Commercial traders in the Japanese Yen have built their largest long position since June of 2007 according to the latest Commitment of Traders Report. Clearly, the commercial traders as a group believe that the 24% decline in the Yen over the last year or, so is nearing an end.

Before we discuss the trade, let’s clear up the primary area of confusion regarding Yen trading here in the United States. The Japanese Yen futures market traded at the Chicago Mercantile Exchange is quoted in Dollars per Yen. This leads to a current quote of .009761 yen per Dollar. Meanwhile, Forex (FX) quotes the Dollar Yen cross as, “How many Yen does it take to buy $1.” In this case, it takes 102.45 Yen to purchase $1. Many people get confused when the quote they see on CNBC doesn’t match the quote on the internet. Many times this is simply due to the formatting of the quote. Using the inverse will typically put a strange looking quote in the form you’re used to seeing it in.
Getting back to the trade, it’s clear that Prime Minister Abe’s plan to devalue the Yen has seen early success. There appear to be growing concerns as to how long Japan will be able to continue to devalue their currency. Based on the 60% increase in commercial longs since November 1, it seems clear that the big money is suggesting this round of devaluation is nearing an end. You can see the chart, here.

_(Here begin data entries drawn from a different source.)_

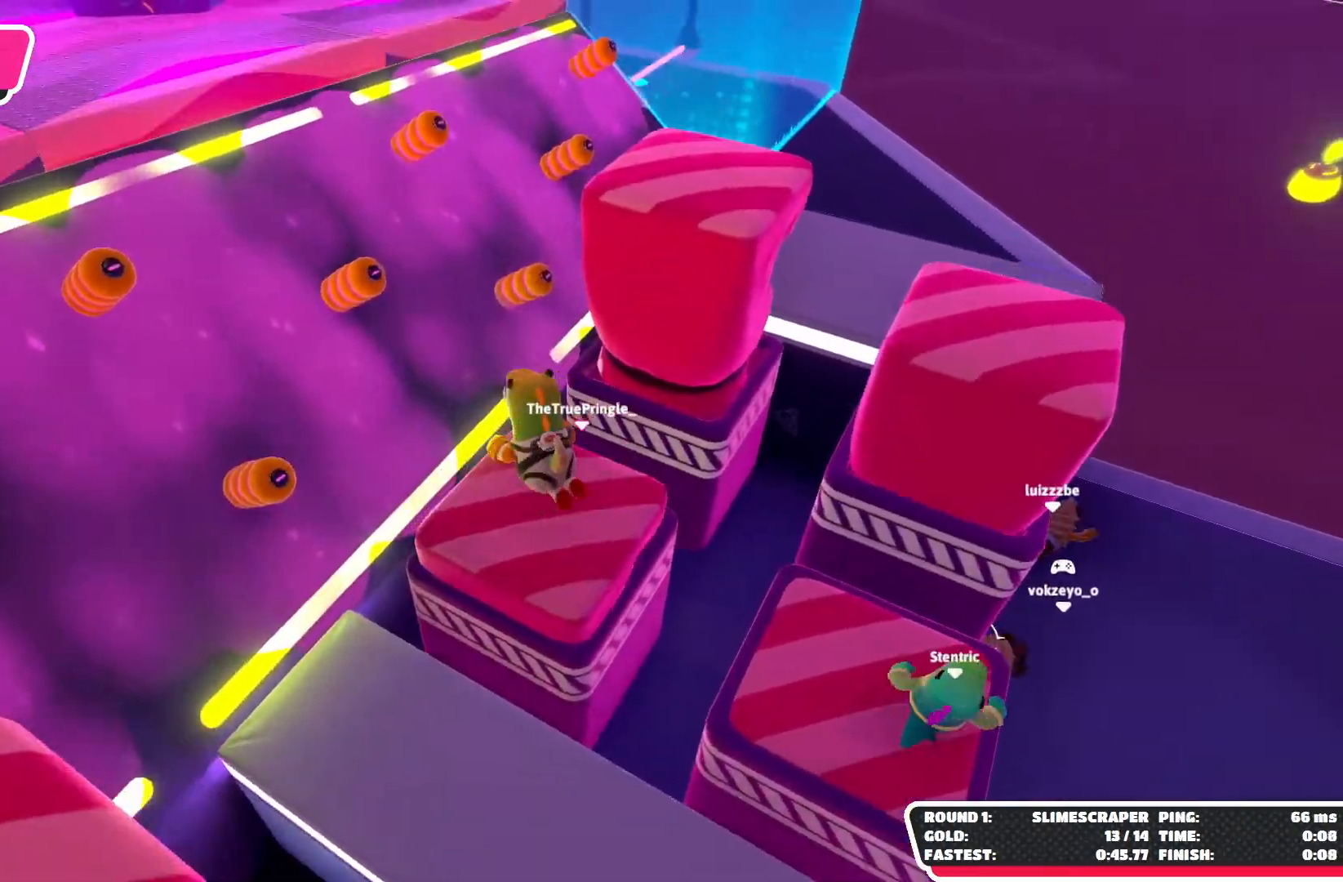
{"buttons": [], "left_stick": "right", "right_stick": "center", "events": [[100, "left_stick", "down-right"], [233, "right_stick", "down-right"], [400, "right_stick", "center"], [467, "left_stick", "right"]]}
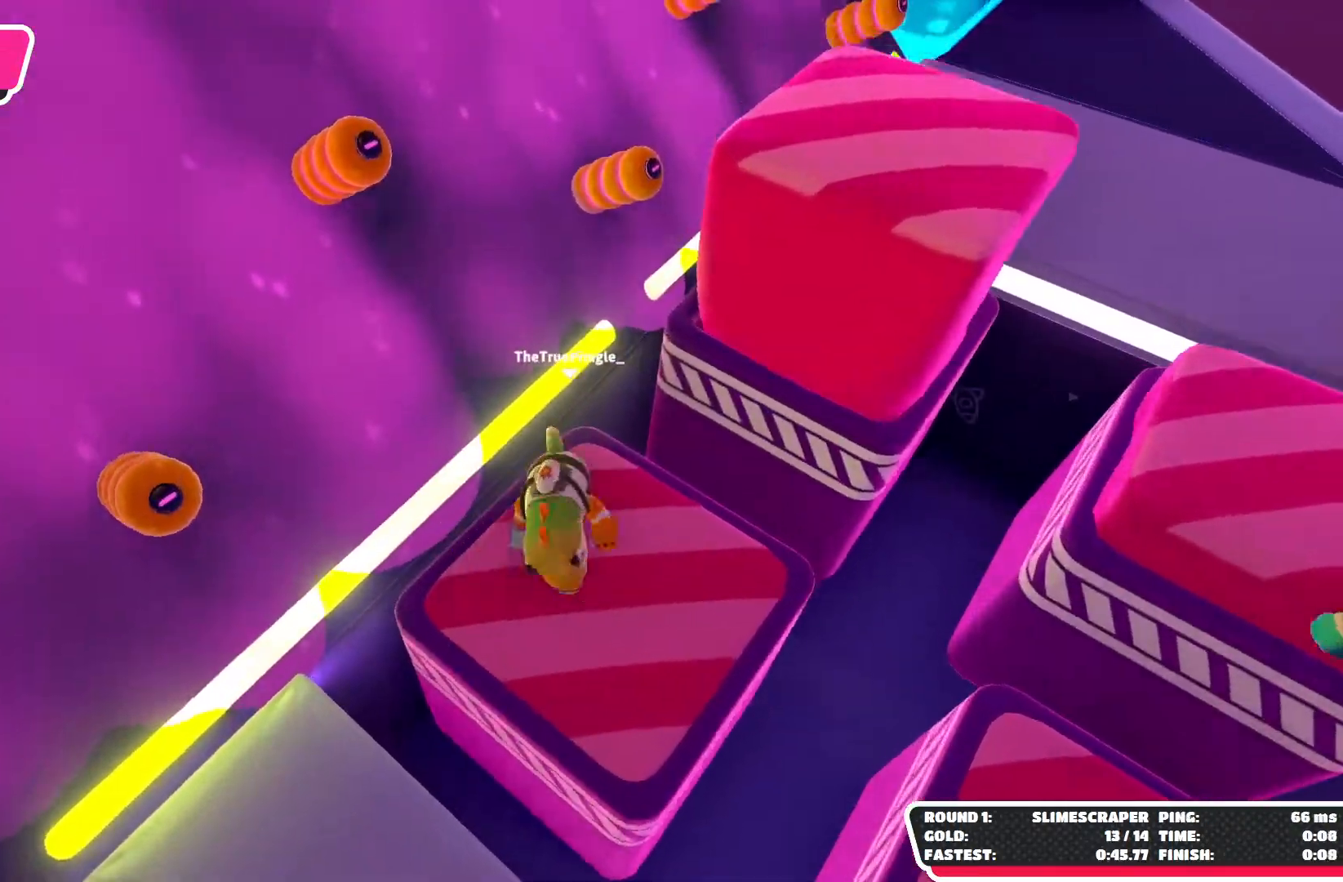
{"buttons": [], "left_stick": "up-right", "right_stick": "center", "events": [[100, "left_stick", "up-right"]]}
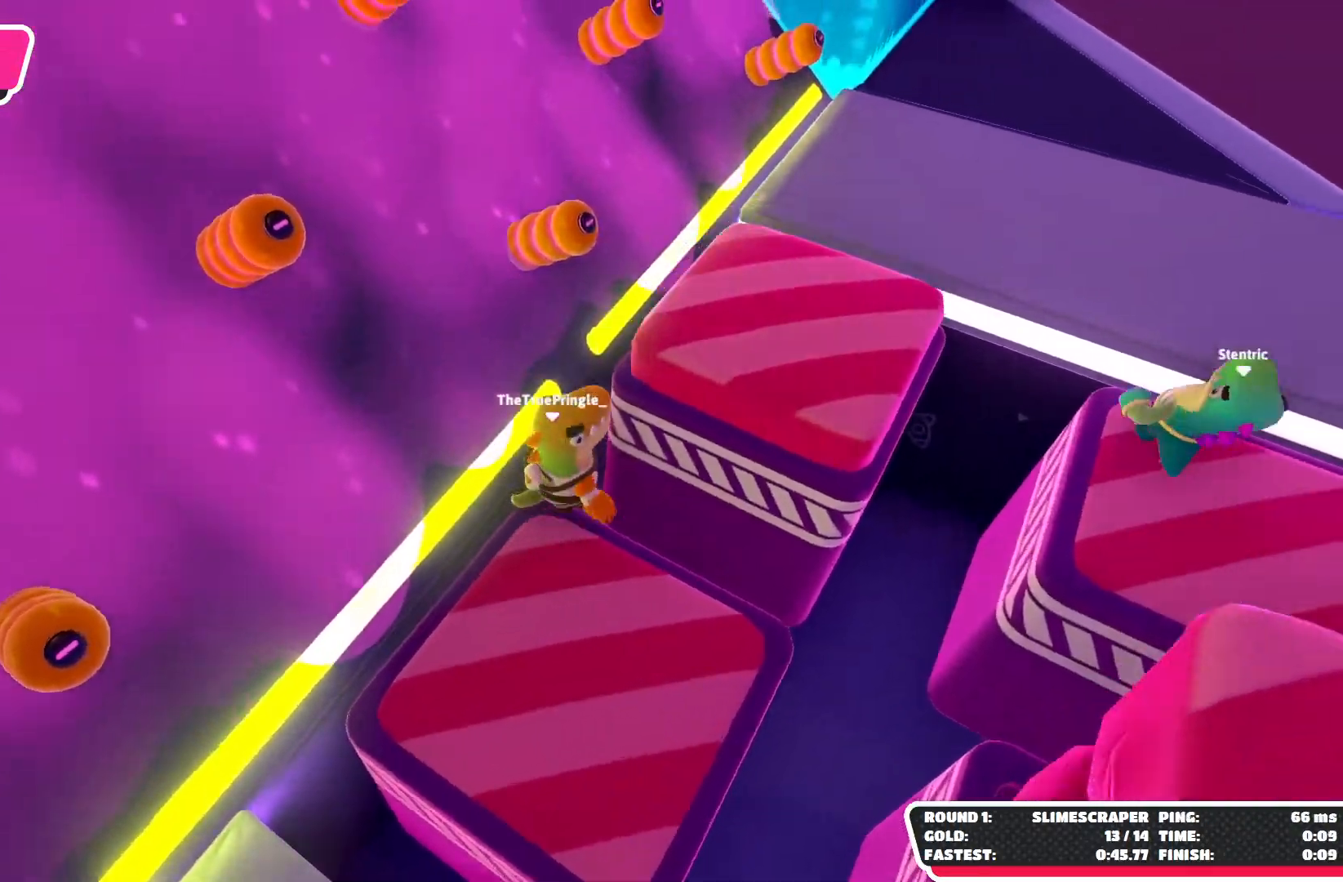
{"buttons": [], "left_stick": "up-right", "right_stick": "center", "events": [[33, "A", "down"], [200, "A", "up"]]}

I use this setup as a reversal strategy. Once the market begins to turn higher, I will look for a spot to get it bought. I will not buy this market until it can make some kind of bounce and at least establish a swing low of some sort. The swing low, once provided, will give me a spot to place my protective sell stop and allow me to determine the risk of the trade and adjust my leverage appropriately.

Patience is the key. Never try to catch a falling knife, so they say.